As our pets age their needs can change and they may require special accommodations. There are many conditions associated with aging that can affect our pets quality of life and also their grooming routine such as: arthritis, respiratory problems, seizures, blindness, loss of hearing, heart conditions, and muscle weakness. Their tolerance for being handled, restrained, moved about, and extended periods of standing make grooming a challenge for them, their owners, and the professional groomer.

Groomers who commit to caring for pets affected with age related issues need to understand the medical conditions of that particular pet, be physically able to accommodate the assistance these pets require, and have the time and patience to provide that level of care.

Pet owners need to be open and honest with their groomer about the medical and behavioral changes their pet is experiencing. Ask your veterinarian for information about how your pet will be affected by their condition and medications in regards to grooming. Are they more susceptible to stressful situations and temperatures? Do they have joint mobility issues? What are some signs that the pet must go immediately to the vet? Veterinarians may not be fully aware of what pet grooming entails.
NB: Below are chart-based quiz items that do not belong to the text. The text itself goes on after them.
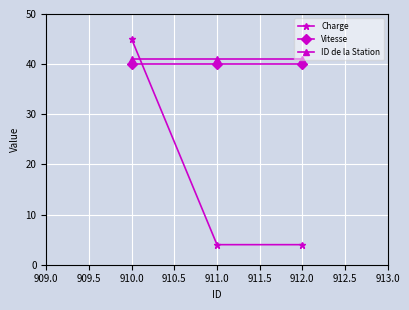

How many lines are shown in the chart?

3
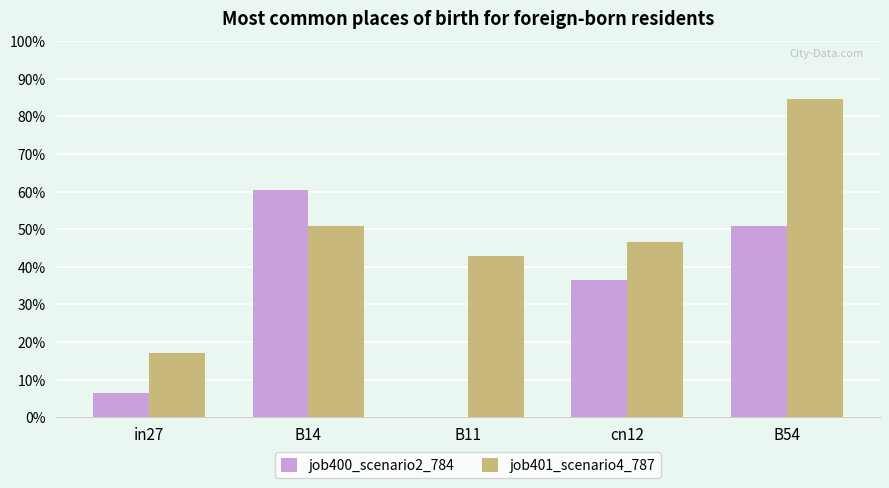

Rank the series by their maximum value, from highest to lowest.

job401_scenario4_787, job400_scenario2_784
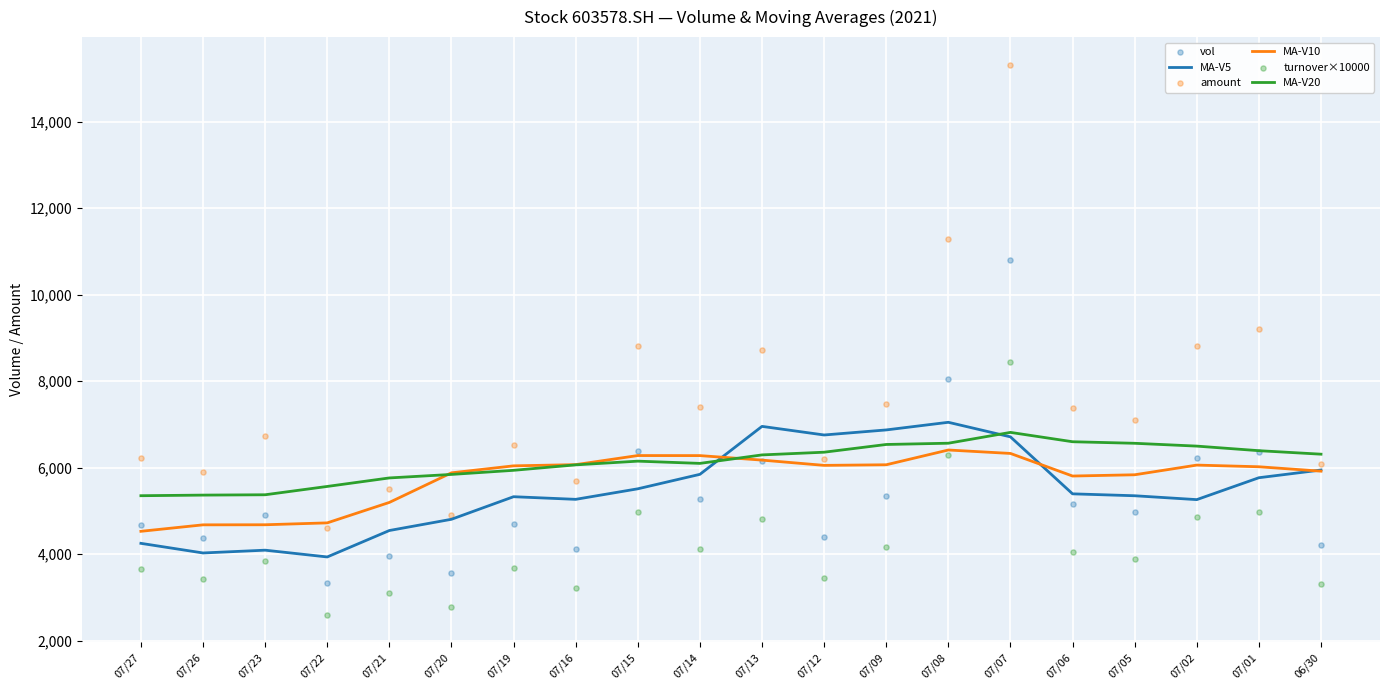

Is the value of turnover×10000 at 07/27 greater than the value of MA-V20 at 06/30?

No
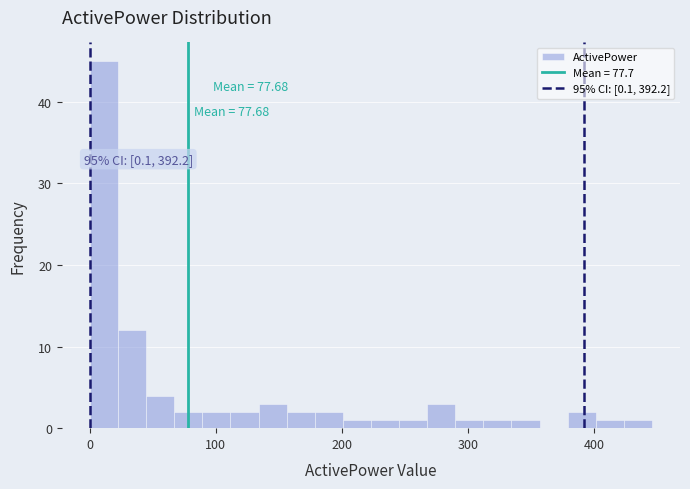

Around what value on the x-axis is the tallest bar? Give the approximate position of its centre, as read against the axis.

10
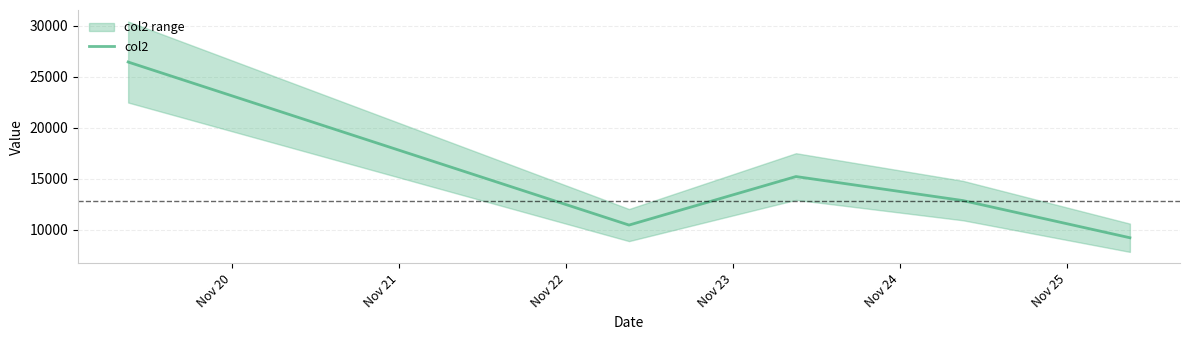

What is the highest value of the col2 series?

26428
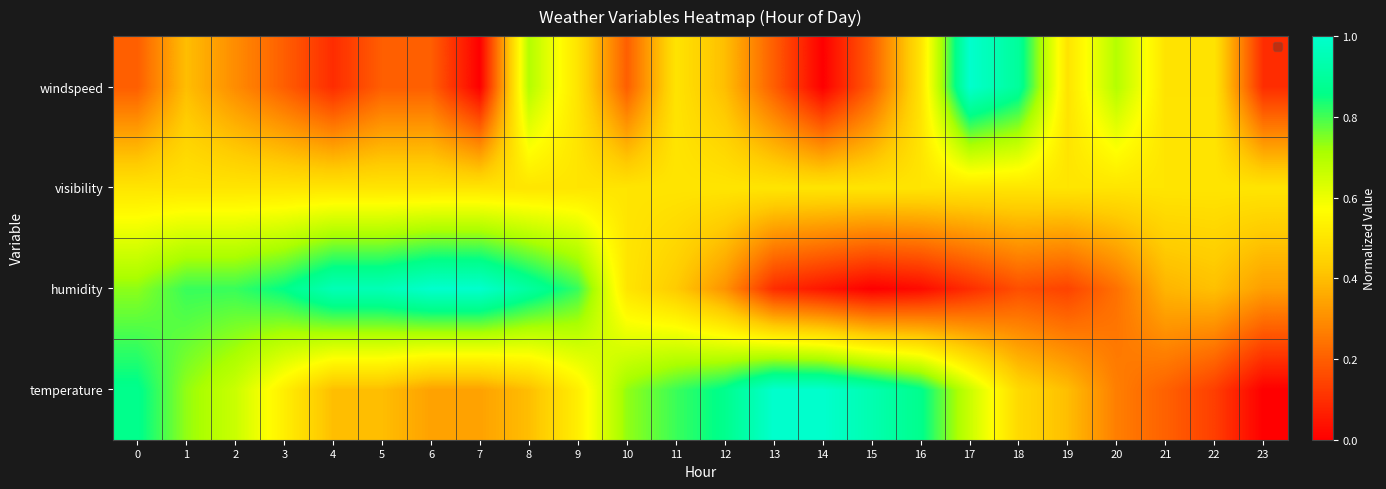

Reading left to right, extract all data points from this chart.

temperature: 0=0.9	1=0.7	2=0.7	3=0.5	4=0.4	5=0.4	6=0.3	7=0.3	8=0.4	9=0.5	10=0.7	11=0.8	12=0.9	13=1.0	14=1.0	15=0.9	16=0.9	17=0.7	18=0.5	19=0.4	20=0.3	21=0.2	22=0.1	23=0.0
humidity: 0=0.7	1=0.8	2=0.8	3=0.9	4=1.0	5=1.0	6=1.0	7=1.0	8=0.9	9=0.8	10=0.5	11=0.4	12=0.3	13=0.1	14=0.0	15=0.0	16=0.0	17=0.1	18=0.2	19=0.1	20=0.2	21=0.4	22=0.4	23=0.3
visibility: 0=0.5	1=0.5	2=0.5	3=0.5	4=0.5	5=0.5	6=0.5	7=0.5	8=0.5	9=0.5	10=0.5	11=0.5	12=0.5	13=0.5	14=0.5	15=0.5	16=0.5	17=0.5	18=0.5	19=0.5	20=0.5	21=0.5	22=0.5	23=0.5
windspeed: 0=0.2	1=0.4	2=0.3	3=0.2	4=0.1	5=0.2	6=0.2	7=0.0	8=0.7	9=0.5	10=0.2	11=0.5	12=0.4	13=0.2	14=0.0	15=0.2	16=0.5	17=1.0	18=0.9	19=0.5	20=0.7	21=0.5	22=0.5	23=0.1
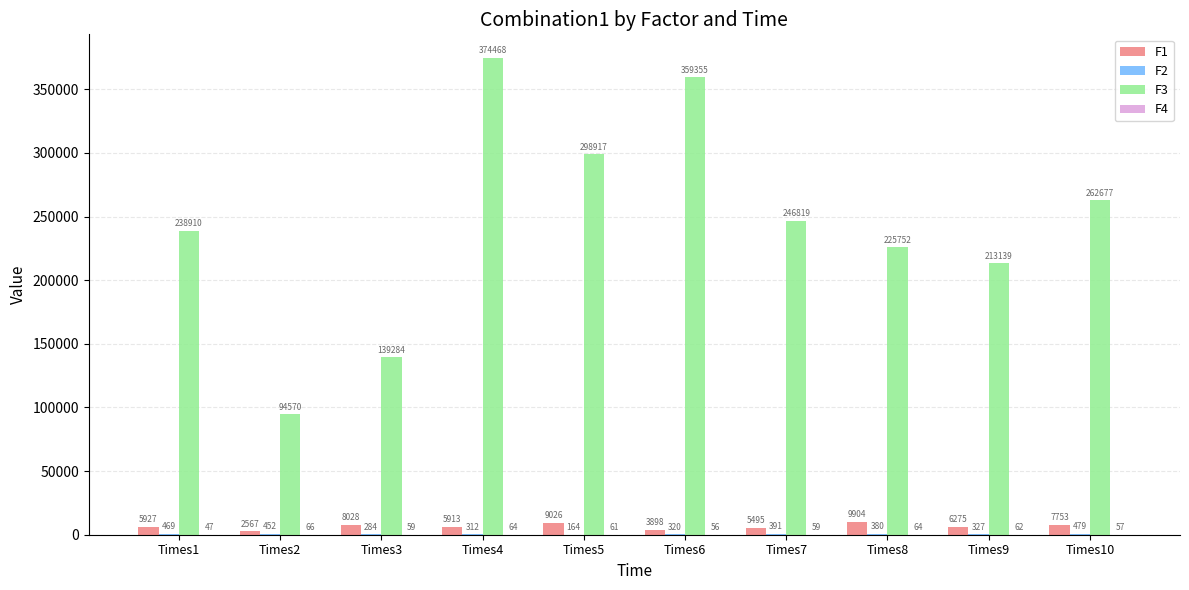

Where is F1 nearest to the value 6235?

Times9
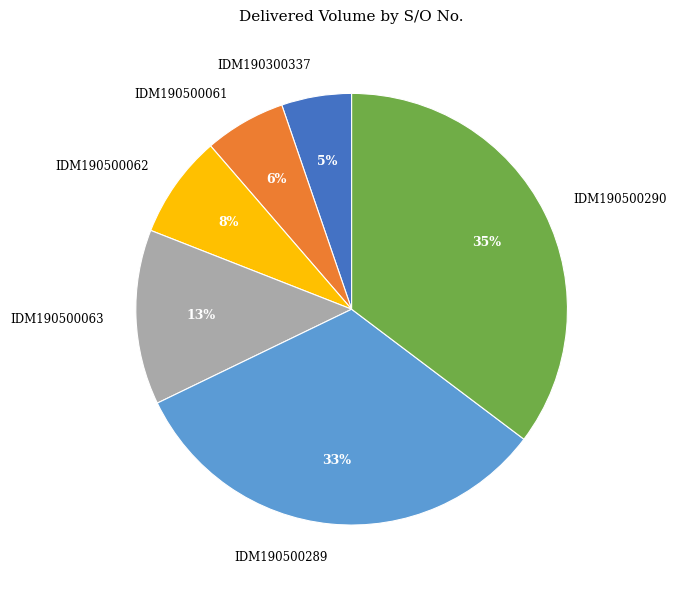

What percentage is the IDM190300337 slice, to the nearest percent?

5%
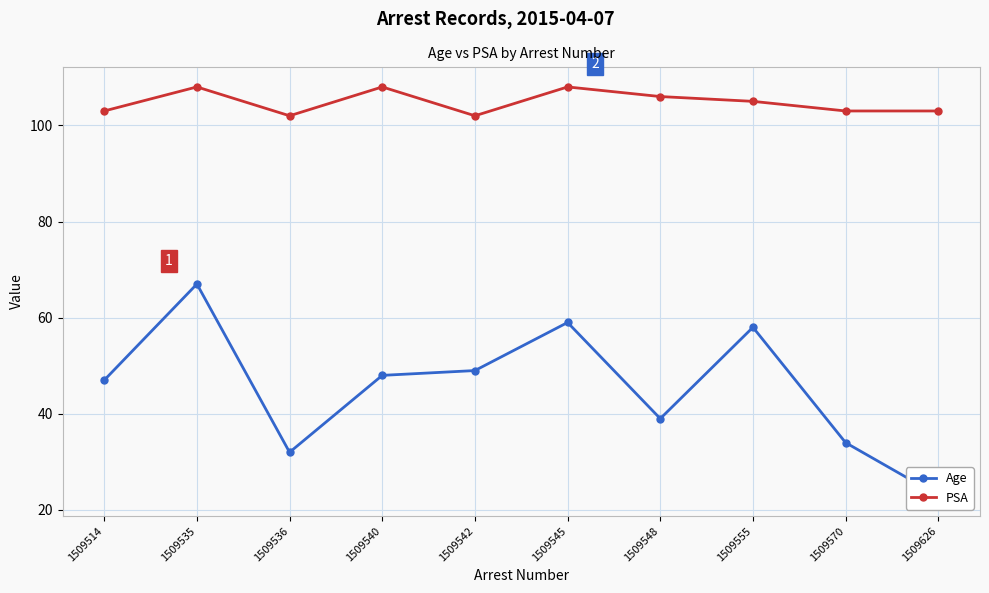

What is the spread (max minus min) of values at 1509626?

80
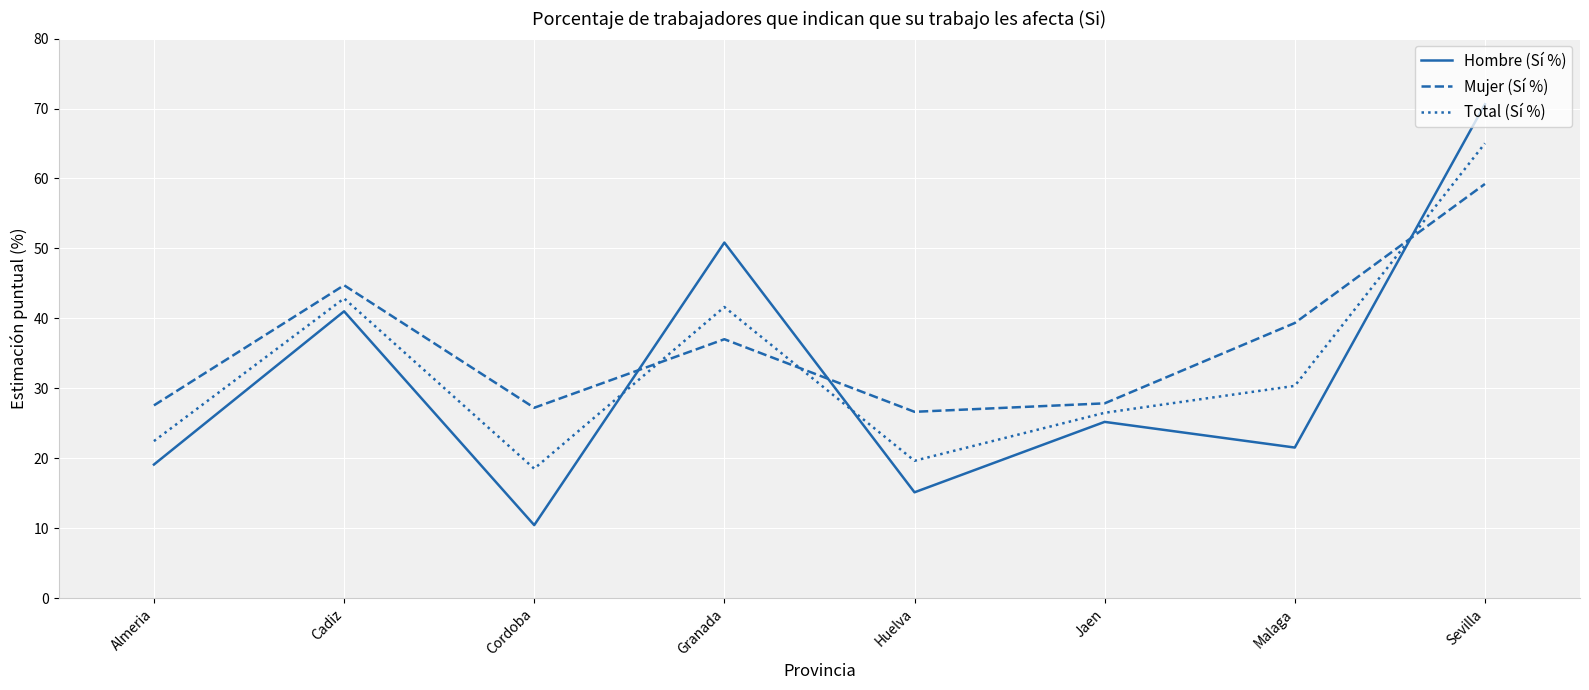

The value of Mujer (Sí %) at Granada is 37.0. True or false?

True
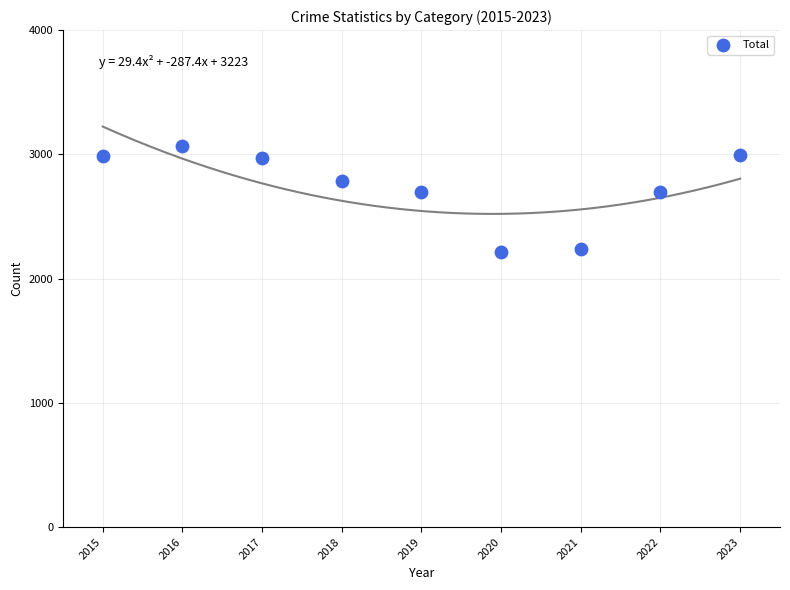

What is the range of Y values (max minus min)?

860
Typically, the dog needs to stand for bathing, blow drying, and clipping which could last from 30 minutes to over an hour depending on the size and grooming needs of the pet. Competent groomers can usually accommodate pets that need to lie down for much of the grooming service.

How Groomers Can Accommodate The Pet’s Needs

Joint and Muscle Pain or Weakness.

  • Allowing the pet to adjust their position as needed to avoid pain and eliminate excessive movements. Most groomers clip the entire dog and then start the scissoring/finishing work. By allowing a dog to lie on its side and clipping then finishing what can be accessed before turning the dog, the physical impact on the dog may be reduced.
  • Providing comfortable, non-slip surfaces for the duration of the groom. Installing a non-slip bathtub liner and using a soft, rubber backed bathmat for the grooming table or floor can reduce the risk of pain/injury from slipping.
  • Adjusting the technique for executing the grooming. For example, there are many body positions and techniques for nail trimming and some techniques (though they may be more time consuming) can reduce the stress on the muscles and joints.

Respiratory and Cardiovascular

  • Remove unnecessary restraint and utilize cross-body restraints instead of neck restraints. A common tool for safely restraining dogs is the grooming loop, typically attached at the neck. There are different devices and methods for restraint (some pets don’t require any restraint) that loop around the chest and under the front leg. These restraints do not put pressure on the dog’s neck, avoiding pressing the throat.
  • Avoid prolonged grooming if it is stressful for the pet. Sometimes it is best to hurry a pet through the groom, trading off stunning looks for health and safety.
  • Do not expose the pet to heated dryers or high ambient room temperatures. Proper air-conditioning and ventilation can make a real difference in the pet’s breathing and comfort.

Seizures and Medical Emergencies

  • Learn first aid and CPR for pets. There are classes available to groomers and other professionals to learn about providing this care to pets. Senior pets and those with health complications are best left with someone properly trained to identify emergencies and to appropriately handle them. A knowledgeable and professional groomer may assess your pet’s condition and refer you  to a veterinary clinic to ensure your pet’s safety during grooming.
  • Keep contact information on hand for local veterinarians and emergency clinics. Groomers need to know which vets are close by if a true emergency were to occur. It may not always be possible to take the pet to their primary veterinarian.

Watching for Behavioral, Postural, and Other Changes

  • Pay attention to sudden and gradual changes in behavior. Unusual aggression can be a clear sign of pain and should not be ignored.
  • Watch for changes in breathing, heartbeat, stance, and stamina. Joint and muscle problems, heart conditions, and other problems can sometimes present changes in the pet during the grooming process. Something as simple as an usual wear pattern on the toenails can indicate joint mobility problems that are causing the pet to drag their toes.
  • Keep notes on each pet. Groomers see so many dogs throughout the year it can be hard to remember if that lump on a dog’s side was there 3 months ago. Groomers should tell the owner about their observations and recommend a trip to the veterinarian for diagnosis. Groomers should also keep a note in the pet’s file about the changes they observed.

As the owner of an aging pet, communicate with your groomer and encourage their communication with you. Do not skip routine check-ups with your veterinarian. Adjust your pet’s grooming schedule or style to accommodate their needs and ensure their comfort.